Data provided:
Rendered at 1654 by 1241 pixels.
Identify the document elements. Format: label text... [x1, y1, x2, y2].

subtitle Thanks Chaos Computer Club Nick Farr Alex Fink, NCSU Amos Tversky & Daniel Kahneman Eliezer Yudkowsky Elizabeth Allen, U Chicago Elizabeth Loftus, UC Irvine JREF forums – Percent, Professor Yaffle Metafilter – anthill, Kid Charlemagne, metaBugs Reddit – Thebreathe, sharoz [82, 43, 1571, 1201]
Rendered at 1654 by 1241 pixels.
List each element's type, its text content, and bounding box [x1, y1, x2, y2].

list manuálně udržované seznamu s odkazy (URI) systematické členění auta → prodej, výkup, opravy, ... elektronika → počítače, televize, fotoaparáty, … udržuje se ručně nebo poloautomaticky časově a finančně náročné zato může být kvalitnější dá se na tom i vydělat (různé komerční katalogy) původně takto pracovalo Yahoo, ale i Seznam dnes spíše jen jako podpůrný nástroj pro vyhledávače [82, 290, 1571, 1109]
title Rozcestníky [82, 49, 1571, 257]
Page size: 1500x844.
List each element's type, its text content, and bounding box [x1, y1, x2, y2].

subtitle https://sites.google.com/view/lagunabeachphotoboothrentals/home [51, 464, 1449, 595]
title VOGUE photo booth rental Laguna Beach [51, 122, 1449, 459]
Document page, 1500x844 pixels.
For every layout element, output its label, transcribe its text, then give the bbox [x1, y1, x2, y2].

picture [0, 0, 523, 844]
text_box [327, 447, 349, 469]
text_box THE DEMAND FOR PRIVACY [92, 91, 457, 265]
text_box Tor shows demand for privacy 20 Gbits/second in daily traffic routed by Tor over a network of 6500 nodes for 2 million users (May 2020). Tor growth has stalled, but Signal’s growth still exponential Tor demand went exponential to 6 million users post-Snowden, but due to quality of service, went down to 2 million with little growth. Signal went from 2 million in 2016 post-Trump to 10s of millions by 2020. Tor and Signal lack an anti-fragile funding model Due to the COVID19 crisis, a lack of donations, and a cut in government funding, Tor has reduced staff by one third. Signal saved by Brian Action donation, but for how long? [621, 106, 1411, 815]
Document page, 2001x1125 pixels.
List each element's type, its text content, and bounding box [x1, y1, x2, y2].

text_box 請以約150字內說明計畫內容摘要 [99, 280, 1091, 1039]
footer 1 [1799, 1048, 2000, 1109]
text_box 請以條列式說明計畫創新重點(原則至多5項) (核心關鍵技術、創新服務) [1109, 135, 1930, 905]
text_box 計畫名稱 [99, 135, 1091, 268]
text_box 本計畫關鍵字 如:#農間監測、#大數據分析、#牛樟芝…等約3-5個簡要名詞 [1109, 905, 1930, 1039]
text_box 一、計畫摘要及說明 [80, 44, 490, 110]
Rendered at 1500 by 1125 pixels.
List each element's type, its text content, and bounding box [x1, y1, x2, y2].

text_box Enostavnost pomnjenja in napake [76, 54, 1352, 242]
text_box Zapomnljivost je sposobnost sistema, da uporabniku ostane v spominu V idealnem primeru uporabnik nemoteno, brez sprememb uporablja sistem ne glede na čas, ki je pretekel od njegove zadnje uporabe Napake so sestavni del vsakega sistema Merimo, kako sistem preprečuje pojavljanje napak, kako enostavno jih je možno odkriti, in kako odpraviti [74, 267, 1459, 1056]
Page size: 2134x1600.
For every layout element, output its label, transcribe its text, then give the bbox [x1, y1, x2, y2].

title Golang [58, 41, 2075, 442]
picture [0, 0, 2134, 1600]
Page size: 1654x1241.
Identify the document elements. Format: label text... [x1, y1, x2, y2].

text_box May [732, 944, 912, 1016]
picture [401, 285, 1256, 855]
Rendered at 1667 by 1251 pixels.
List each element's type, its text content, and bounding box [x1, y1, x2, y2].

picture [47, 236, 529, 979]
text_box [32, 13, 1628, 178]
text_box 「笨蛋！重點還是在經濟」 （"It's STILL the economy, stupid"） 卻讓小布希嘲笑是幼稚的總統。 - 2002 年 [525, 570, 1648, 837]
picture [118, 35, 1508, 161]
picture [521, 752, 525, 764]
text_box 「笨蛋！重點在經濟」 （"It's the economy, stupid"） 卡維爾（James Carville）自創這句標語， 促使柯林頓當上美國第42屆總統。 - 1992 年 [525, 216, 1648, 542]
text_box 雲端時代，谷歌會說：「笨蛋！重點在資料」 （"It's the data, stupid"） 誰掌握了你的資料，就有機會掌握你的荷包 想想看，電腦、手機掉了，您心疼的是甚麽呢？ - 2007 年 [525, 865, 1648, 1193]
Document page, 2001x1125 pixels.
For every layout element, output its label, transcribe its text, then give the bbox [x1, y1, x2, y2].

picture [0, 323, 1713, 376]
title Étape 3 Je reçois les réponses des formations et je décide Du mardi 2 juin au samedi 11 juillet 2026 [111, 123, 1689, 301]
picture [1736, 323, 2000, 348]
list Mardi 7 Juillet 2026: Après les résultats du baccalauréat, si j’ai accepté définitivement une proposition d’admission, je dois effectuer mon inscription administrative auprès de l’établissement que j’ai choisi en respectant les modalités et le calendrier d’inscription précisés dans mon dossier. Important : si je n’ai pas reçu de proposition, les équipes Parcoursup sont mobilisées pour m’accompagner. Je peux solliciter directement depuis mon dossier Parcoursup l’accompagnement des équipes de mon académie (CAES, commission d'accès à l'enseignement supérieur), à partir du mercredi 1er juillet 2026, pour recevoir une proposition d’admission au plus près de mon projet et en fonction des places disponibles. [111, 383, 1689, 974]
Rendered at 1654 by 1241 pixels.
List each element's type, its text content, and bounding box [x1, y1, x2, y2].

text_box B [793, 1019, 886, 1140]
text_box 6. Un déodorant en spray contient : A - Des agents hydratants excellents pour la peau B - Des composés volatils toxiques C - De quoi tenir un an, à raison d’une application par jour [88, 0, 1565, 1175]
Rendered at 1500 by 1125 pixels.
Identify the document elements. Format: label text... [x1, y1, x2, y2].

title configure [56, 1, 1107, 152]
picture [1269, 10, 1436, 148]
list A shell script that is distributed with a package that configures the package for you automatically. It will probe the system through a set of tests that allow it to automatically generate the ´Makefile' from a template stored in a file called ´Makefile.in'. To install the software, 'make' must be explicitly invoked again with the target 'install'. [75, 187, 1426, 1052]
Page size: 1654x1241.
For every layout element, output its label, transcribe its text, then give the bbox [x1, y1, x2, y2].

Problem requirements: Copy out every line of the data above verbatim, from the first line through the last.

Response to this exercise:
Rendered at 1654 by 1241 pixels.
Identify the document elements. Format: label text... [x1, y1, x2, y2].

subtitle Thanks Chaos Computer Club Nick Farr Alex Fink, NCSU Amos Tversky & Daniel Kahneman Eliezer Yudkowsky Elizabeth Allen, U Chicago Elizabeth Loftus, UC Irvine JREF forums – Percent, Professor Yaffle Metafilter – anthill, Kid Charlemagne, metaBugs Reddit – Thebreathe, sharoz [82, 43, 1571, 1201]
Rendered at 1654 by 1241 pixels.
List each element's type, its text content, and bounding box [x1, y1, x2, y2].

list manuálně udržované seznamu s odkazy (URI) systematické členění auta → prodej, výkup, opravy, ... elektronika → počítače, televize, fotoaparáty, … udržuje se ručně nebo poloautomaticky časově a finančně náročné zato může být kvalitnější dá se na tom i vydělat (různé komerční katalogy) původně takto pracovalo Yahoo, ale i Seznam dnes spíše jen jako podpůrný nástroj pro vyhledávače [82, 290, 1571, 1109]
title Rozcestníky [82, 49, 1571, 257]
Page size: 1500x844.
List each element's type, its text content, and bounding box [x1, y1, x2, y2].

subtitle https://sites.google.com/view/lagunabeachphotoboothrentals/home [51, 464, 1449, 595]
title VOGUE photo booth rental Laguna Beach [51, 122, 1449, 459]
Document page, 1500x844 pixels.
For every layout element, output its label, transcribe its text, then give the bbox [x1, y1, x2, y2].

picture [0, 0, 523, 844]
text_box [327, 447, 349, 469]
text_box THE DEMAND FOR PRIVACY [92, 91, 457, 265]
text_box Tor shows demand for privacy 20 Gbits/second in daily traffic routed by Tor over a network of 6500 nodes for 2 million users (May 2020). Tor growth has stalled, but Signal’s growth still exponential Tor demand went exponential to 6 million users post-Snowden, but due to quality of service, went down to 2 million with little growth. Signal went from 2 million in 2016 post-Trump to 10s of millions by 2020. Tor and Signal lack an anti-fragile funding model Due to the COVID19 crisis, a lack of donations, and a cut in government funding, Tor has reduced staff by one third. Signal saved by Brian Action donation, but for how long? [621, 106, 1411, 815]
Document page, 2001x1125 pixels.
List each element's type, its text content, and bounding box [x1, y1, x2, y2].

text_box 請以約150字內說明計畫內容摘要 [99, 280, 1091, 1039]
footer 1 [1799, 1048, 2000, 1109]
text_box 請以條列式說明計畫創新重點(原則至多5項) (核心關鍵技術、創新服務) [1109, 135, 1930, 905]
text_box 計畫名稱 [99, 135, 1091, 268]
text_box 本計畫關鍵字 如:#農間監測、#大數據分析、#牛樟芝…等約3-5個簡要名詞 [1109, 905, 1930, 1039]
text_box 一、計畫摘要及說明 [80, 44, 490, 110]
Rendered at 1500 by 1125 pixels.
List each element's type, its text content, and bounding box [x1, y1, x2, y2].

text_box Enostavnost pomnjenja in napake [76, 54, 1352, 242]
text_box Zapomnljivost je sposobnost sistema, da uporabniku ostane v spominu V idealnem primeru uporabnik nemoteno, brez sprememb uporablja sistem ne glede na čas, ki je pretekel od njegove zadnje uporabe Napake so sestavni del vsakega sistema Merimo, kako sistem preprečuje pojavljanje napak, kako enostavno jih je možno odkriti, in kako odpraviti [74, 267, 1459, 1056]
Page size: 2134x1600.
For every layout element, output its label, transcribe its text, then give the bbox [x1, y1, x2, y2].

title Golang [58, 41, 2075, 442]
picture [0, 0, 2134, 1600]
Page size: 1654x1241.
Identify the document elements. Format: label text... [x1, y1, x2, y2].

text_box May [732, 944, 912, 1016]
picture [401, 285, 1256, 855]
Rendered at 1667 by 1251 pixels.
List each element's type, its text content, and bounding box [x1, y1, x2, y2].

picture [47, 236, 529, 979]
text_box [32, 13, 1628, 178]
text_box 「笨蛋！重點還是在經濟」 （"It's STILL the economy, stupid"） 卻讓小布希嘲笑是幼稚的總統。 - 2002 年 [525, 570, 1648, 837]
picture [118, 35, 1508, 161]
picture [521, 752, 525, 764]
text_box 「笨蛋！重點在經濟」 （"It's the economy, stupid"） 卡維爾（James Carville）自創這句標語， 促使柯林頓當上美國第42屆總統。 - 1992 年 [525, 216, 1648, 542]
text_box 雲端時代，谷歌會說：「笨蛋！重點在資料」 （"It's the data, stupid"） 誰掌握了你的資料，就有機會掌握你的荷包 想想看，電腦、手機掉了，您心疼的是甚麽呢？ - 2007 年 [525, 865, 1648, 1193]
Document page, 2001x1125 pixels.
For every layout element, output its label, transcribe its text, then give the bbox [x1, y1, x2, y2].

picture [0, 323, 1713, 376]
title Étape 3 Je reçois les réponses des formations et je décide Du mardi 2 juin au samedi 11 juillet 2026 [111, 123, 1689, 301]
picture [1736, 323, 2000, 348]
list Mardi 7 Juillet 2026: Après les résultats du baccalauréat, si j’ai accepté définitivement une proposition d’admission, je dois effectuer mon inscription administrative auprès de l’établissement que j’ai choisi en respectant les modalités et le calendrier d’inscription précisés dans mon dossier. Important : si je n’ai pas reçu de proposition, les équipes Parcoursup sont mobilisées pour m’accompagner. Je peux solliciter directement depuis mon dossier Parcoursup l’accompagnement des équipes de mon académie (CAES, commission d'accès à l'enseignement supérieur), à partir du mercredi 1er juillet 2026, pour recevoir une proposition d’admission au plus près de mon projet et en fonction des places disponibles. [111, 383, 1689, 974]
Rendered at 1654 by 1241 pixels.
List each element's type, its text content, and bounding box [x1, y1, x2, y2].

text_box B [793, 1019, 886, 1140]
text_box 6. Un déodorant en spray contient : A - Des agents hydratants excellents pour la peau B - Des composés volatils toxiques C - De quoi tenir un an, à raison d’une application par jour [88, 0, 1565, 1175]
Rendered at 1500 by 1125 pixels.
Identify the document elements. Format: label text... [x1, y1, x2, y2].

title configure [56, 1, 1107, 152]
picture [1269, 10, 1436, 148]
list A shell script that is distributed with a package that configures the package for you automatically. It will probe the system through a set of tests that allow it to automatically generate the ´Makefile' from a template stored in a file called ´Makefile.in'. To install the software, 'make' must be explicitly invoked again with the target 'install'. [75, 187, 1426, 1052]
Page size: 1654x1241.
For every layout element, output its label, transcribe its text, then give the bbox [x1, y1, x2, y2].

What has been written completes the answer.